Work to complete |
Your reply should be the entries, output word for word, with each picture omitted.

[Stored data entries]
=-=-=-=-=

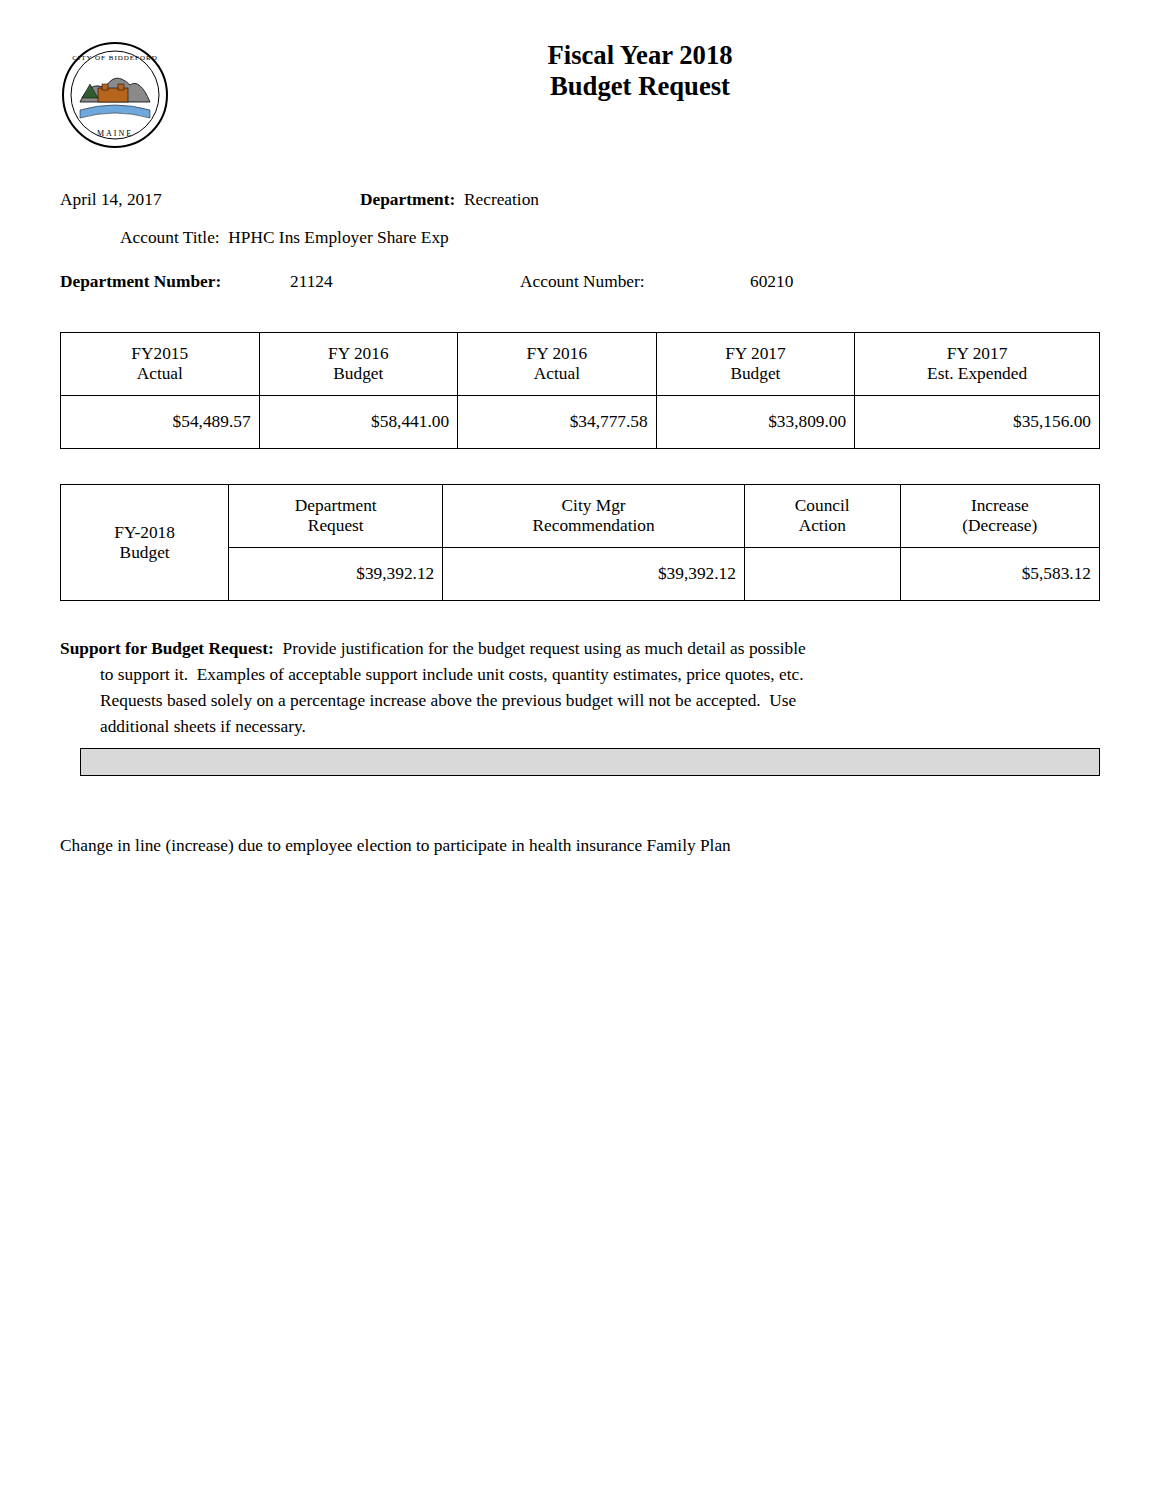CITY OF BIDDEFORD MAINE
Fiscal Year 2018
Budget Request
April 14, 2017
Department: Recreation
Account Title: HPHC Ins Employer Share Exp
Department Number:
21124
Account Number:
60210
| FY2015 Actual | FY 2016 Budget | FY 2016 Actual | FY 2017 Budget | FY 2017 Est. Expended |
| --- | --- | --- | --- | --- |
| $54,489.57 | $58,441.00 | $34,777.58 | $33,809.00 | $35,156.00 |
| FY-2018 Budget | Department Request | City Mgr Recommendation | Council Action | Increase (Decrease) |
| $39,392.12 | $39,392.12 | | $5,583.12 |
Support for Budget Request: Provide justification for the budget request using as much detail as possible
to support it. Examples of acceptable support include unit costs, quantity estimates, price quotes, etc.
Requests based solely on a percentage increase above the previous budget will not be accepted. Use
additional sheets if necessary.
Change in line (increase) due to employee election to participate in health insurance Family Plan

=-=-=-=-=

Solved problem |
CITY OF BIDDEFORD MAINE
Fiscal Year 2018
Budget Request
April 14, 2017
Department: Recreation
Account Title: HPHC Ins Employer Share Exp
Department Number:
21124
Account Number:
60210
| FY2015 Actual | FY 2016 Budget | FY 2016 Actual | FY 2017 Budget | FY 2017 Est. Expended |
| --- | --- | --- | --- | --- |
| $54,489.57 | $58,441.00 | $34,777.58 | $33,809.00 | $35,156.00 |
| FY-2018 Budget | Department Request | City Mgr Recommendation | Council Action | Increase (Decrease) |
| $39,392.12 | $39,392.12 | | $5,583.12 |
Support for Budget Request: Provide justification for the budget request using as much detail as possible
to support it. Examples of acceptable support include unit costs, quantity estimates, price quotes, etc.
Requests based solely on a percentage increase above the previous budget will not be accepted. Use
additional sheets if necessary.
Change in line (increase) due to employee election to participate in health insurance Family Plan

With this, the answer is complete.